5. Para comprovar o trabalho rural, foram acostados aos autos: certidão de nascimento de filhos do autor e de Cleuza França Barros, nascidos em 29/07/1977, 06/07/1979 e 21/06/1980, comprovando a união estável; declaração de atividade rural, período de 03/03/2000 até 30/11/2008; certidão do INCRA, na qual informa que a companheira do autor é assentada no Projeto de Assentamento PA Setecentos, localizado no município de Couto Magalhães, inscrito no Sistema de Informações de Projetos de Reforma Agrária (SIPRA), onde desenvolve atividades rurais em regime de economia familiar no lote nº 9, que lhe foi destinado desde 02/12/2008; espelho da unidade familiar no sistema do INCRA, na qual consta o nome do autor como companheiro de Cleuza França de Barros; contrato de concessão de uso, sob condição resolutiva celebrado com o INCRA, no qual o autor figura como beneficiário de um imóvel rural com área de 52,3397 hectares e está qualificado como agricultor, em 03/08/2009; comprovante de endereço rural em nome da esposa do autor, em 27/03/2012 e 08/04/2016; nota fiscal de aquisição de insumos agrícolas, em 2013 e 2014; cadastro no Sistema Informatizado de Defesa Agropecuária, no qual consta informação do total de 6 suínos e 80 galinhas caipiras pertencentes ao autor, em 22/05/2015; INFBEN de auxílio-doença previdenciário, forma de filiação segurado especial, em nome da companheira do autor, com DIB em 25/05/2012 e DCB em 25/09/2012; entrevista rural; prontuário médico, no qual o autor está qualificado como lavrador, em 15/09/2010; qualificação para acesso ao Pronaf; contrato de concessão de crédito de instalação, modalidade de recuperação material de construção, 2014, e outros documentos.

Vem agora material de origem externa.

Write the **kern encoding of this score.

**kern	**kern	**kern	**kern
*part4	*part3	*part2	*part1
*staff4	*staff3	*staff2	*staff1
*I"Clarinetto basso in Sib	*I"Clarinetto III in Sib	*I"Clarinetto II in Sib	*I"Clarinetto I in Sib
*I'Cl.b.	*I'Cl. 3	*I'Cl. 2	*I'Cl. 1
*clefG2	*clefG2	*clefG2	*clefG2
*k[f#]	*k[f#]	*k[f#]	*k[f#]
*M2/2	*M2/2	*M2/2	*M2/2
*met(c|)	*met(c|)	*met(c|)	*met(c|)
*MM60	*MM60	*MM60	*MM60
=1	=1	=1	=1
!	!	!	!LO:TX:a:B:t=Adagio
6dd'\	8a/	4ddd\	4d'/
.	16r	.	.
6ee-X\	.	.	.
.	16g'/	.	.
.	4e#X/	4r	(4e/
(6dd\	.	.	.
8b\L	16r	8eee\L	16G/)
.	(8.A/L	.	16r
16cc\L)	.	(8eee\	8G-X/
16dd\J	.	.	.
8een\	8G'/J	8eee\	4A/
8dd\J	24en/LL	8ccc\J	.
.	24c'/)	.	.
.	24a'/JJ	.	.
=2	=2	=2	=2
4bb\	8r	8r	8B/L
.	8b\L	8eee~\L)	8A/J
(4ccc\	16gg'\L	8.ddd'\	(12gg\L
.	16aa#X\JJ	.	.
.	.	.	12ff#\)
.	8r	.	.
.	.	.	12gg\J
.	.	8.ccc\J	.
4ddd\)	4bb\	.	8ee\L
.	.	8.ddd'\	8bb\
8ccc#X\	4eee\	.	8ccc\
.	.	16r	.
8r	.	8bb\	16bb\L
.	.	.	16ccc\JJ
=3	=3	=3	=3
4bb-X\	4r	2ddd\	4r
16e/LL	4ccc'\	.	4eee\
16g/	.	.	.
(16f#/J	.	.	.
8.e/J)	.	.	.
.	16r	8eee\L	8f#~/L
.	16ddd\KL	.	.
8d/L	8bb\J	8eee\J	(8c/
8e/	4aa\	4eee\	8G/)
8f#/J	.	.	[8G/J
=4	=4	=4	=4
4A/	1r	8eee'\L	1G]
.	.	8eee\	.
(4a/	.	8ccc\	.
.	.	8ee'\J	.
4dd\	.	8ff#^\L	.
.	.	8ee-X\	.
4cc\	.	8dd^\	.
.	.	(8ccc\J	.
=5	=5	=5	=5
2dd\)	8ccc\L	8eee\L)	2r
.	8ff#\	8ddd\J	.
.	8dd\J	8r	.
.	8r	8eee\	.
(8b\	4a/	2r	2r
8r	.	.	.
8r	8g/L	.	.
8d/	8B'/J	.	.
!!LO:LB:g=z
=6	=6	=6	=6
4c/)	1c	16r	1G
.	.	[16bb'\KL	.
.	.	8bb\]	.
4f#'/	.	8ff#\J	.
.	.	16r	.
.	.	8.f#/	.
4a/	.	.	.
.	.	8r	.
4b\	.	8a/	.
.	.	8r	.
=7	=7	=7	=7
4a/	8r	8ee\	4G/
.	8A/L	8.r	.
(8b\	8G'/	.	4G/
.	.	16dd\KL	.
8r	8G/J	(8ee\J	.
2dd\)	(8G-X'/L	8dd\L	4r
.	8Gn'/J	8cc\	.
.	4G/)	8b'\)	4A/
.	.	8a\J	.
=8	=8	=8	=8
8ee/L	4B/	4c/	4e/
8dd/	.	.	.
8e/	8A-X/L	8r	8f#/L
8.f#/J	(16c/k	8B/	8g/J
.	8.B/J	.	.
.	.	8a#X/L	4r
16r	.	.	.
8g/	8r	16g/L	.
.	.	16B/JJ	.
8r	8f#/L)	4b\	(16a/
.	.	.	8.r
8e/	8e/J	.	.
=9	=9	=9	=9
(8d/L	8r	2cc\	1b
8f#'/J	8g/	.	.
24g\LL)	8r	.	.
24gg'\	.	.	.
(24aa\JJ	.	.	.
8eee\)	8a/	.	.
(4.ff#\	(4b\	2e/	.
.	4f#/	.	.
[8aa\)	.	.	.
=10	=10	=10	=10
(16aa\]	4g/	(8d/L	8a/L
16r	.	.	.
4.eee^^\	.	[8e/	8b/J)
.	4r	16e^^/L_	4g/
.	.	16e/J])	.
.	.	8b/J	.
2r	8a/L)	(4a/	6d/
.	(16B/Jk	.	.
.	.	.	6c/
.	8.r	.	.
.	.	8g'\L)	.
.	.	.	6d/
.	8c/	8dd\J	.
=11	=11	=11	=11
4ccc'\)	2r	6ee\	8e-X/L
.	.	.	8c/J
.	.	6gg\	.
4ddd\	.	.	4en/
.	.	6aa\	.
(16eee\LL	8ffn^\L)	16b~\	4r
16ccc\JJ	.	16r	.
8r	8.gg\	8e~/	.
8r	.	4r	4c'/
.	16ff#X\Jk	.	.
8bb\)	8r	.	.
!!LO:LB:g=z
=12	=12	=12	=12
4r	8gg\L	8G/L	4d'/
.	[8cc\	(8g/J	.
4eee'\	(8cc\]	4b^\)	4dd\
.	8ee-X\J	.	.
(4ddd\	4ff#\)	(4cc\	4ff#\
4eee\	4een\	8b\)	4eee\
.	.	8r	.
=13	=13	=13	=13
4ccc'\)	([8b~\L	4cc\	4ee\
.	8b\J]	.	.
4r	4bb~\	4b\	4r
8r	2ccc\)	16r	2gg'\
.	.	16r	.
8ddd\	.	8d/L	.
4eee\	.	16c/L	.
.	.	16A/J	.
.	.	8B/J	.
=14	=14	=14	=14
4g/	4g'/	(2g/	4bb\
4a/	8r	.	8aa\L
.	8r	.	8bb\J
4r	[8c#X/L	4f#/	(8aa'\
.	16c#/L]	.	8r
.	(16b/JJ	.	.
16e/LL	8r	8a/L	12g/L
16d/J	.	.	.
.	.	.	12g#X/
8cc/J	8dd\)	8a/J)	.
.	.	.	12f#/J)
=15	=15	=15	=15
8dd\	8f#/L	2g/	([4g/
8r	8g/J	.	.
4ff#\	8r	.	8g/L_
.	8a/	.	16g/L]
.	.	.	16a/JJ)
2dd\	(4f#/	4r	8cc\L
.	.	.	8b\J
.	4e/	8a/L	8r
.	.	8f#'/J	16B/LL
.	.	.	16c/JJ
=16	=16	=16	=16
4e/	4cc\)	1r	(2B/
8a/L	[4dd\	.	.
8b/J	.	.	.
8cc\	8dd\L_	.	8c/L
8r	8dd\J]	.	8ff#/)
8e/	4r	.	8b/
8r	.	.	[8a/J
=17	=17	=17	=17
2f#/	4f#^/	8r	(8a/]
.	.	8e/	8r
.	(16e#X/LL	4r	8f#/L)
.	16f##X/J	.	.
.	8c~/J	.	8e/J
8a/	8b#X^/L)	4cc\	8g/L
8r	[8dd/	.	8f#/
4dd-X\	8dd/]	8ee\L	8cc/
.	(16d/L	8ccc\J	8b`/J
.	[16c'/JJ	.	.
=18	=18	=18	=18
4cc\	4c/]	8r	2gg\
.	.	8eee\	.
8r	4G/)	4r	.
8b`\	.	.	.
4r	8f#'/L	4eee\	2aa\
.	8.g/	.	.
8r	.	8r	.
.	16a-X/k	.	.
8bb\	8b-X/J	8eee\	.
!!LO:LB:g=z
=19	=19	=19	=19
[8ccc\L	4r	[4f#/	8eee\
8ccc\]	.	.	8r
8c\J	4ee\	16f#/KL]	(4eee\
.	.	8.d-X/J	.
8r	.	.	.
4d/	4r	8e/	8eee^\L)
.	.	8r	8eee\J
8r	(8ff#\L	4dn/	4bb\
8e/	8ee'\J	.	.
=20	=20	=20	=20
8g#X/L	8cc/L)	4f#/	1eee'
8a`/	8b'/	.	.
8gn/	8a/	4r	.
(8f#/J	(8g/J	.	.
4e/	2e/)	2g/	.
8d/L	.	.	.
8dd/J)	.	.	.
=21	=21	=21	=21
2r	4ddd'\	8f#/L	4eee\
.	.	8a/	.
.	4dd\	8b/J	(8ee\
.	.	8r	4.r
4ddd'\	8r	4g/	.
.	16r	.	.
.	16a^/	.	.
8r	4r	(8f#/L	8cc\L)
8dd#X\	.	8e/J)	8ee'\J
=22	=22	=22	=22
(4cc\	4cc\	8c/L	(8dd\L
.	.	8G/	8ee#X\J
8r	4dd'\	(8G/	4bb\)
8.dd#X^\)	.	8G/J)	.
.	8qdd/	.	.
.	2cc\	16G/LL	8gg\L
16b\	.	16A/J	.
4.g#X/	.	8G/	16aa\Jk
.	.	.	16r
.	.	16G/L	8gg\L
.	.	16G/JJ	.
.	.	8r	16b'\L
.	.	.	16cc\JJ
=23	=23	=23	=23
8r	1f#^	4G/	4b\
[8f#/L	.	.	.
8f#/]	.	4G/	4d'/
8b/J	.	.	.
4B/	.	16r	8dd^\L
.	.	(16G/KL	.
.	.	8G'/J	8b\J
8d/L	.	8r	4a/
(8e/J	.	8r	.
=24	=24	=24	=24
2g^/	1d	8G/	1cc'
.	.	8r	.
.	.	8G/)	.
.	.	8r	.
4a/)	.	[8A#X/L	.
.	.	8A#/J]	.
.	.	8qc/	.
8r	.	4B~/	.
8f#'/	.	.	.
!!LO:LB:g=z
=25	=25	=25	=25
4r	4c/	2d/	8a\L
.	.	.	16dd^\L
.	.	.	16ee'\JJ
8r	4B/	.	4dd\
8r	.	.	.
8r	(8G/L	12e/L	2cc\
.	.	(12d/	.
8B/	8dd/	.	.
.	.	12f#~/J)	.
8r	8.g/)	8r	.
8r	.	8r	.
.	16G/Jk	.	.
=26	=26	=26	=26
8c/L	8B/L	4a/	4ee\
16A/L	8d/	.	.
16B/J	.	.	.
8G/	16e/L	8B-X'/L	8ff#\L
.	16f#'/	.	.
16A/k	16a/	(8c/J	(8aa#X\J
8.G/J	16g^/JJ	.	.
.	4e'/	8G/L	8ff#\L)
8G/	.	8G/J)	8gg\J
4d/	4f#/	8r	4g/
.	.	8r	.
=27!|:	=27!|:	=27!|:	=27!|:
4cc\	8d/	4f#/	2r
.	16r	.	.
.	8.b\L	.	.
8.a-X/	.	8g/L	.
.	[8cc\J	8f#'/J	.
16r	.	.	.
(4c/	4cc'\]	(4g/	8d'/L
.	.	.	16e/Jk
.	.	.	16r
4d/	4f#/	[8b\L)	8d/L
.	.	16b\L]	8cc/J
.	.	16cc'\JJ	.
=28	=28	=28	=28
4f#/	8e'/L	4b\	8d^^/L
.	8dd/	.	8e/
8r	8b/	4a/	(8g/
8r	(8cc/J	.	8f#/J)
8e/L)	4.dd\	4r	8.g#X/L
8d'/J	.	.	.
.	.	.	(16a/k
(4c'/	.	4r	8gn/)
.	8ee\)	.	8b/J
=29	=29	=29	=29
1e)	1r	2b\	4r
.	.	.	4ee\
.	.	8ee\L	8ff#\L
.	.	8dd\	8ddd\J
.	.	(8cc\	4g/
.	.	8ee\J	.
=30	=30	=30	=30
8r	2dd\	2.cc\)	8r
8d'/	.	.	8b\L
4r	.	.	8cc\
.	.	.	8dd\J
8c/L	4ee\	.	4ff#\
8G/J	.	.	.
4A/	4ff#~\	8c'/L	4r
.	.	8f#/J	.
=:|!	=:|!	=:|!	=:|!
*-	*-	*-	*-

6. O recebimento anterior do benefício de Amparo Social ao Idoso não impede a concessão de aposentadoria por idade híbrida, desde que sejam observados os requisitos para tanto e não haja a cumulação de benefícios (art. 20, § 4º, da Lei n. 8.742 /93 - LOAS). “As parcelas recebidas a este título, no mesmo período, deverão ser compensadas à época da execução do julgado..." (AC 00260436620144019199, Desembargador Federal João Luiz de Souza, TRF1 – Segunda Turma, e-DJF1 26/02/2016).
7. Sentença reformada para concessão de aposentadoria por idade híbrida pelo RGPS em razão da satisfação dos requisitos legais, ressalvados os valores alcançados pela prescrição quinquenal e o montante pago administrativamente ou em cumprimento de tutela.
8. Apelação provida.
ACÓRDÃO
Decide a Nona Turma do Tribunal Regional Federal da Primeira Região, por unanimidade, dar provimento à apelação cível, nos termos do voto do Relator.
Brasília/DF, data e assinatura eletrônicas.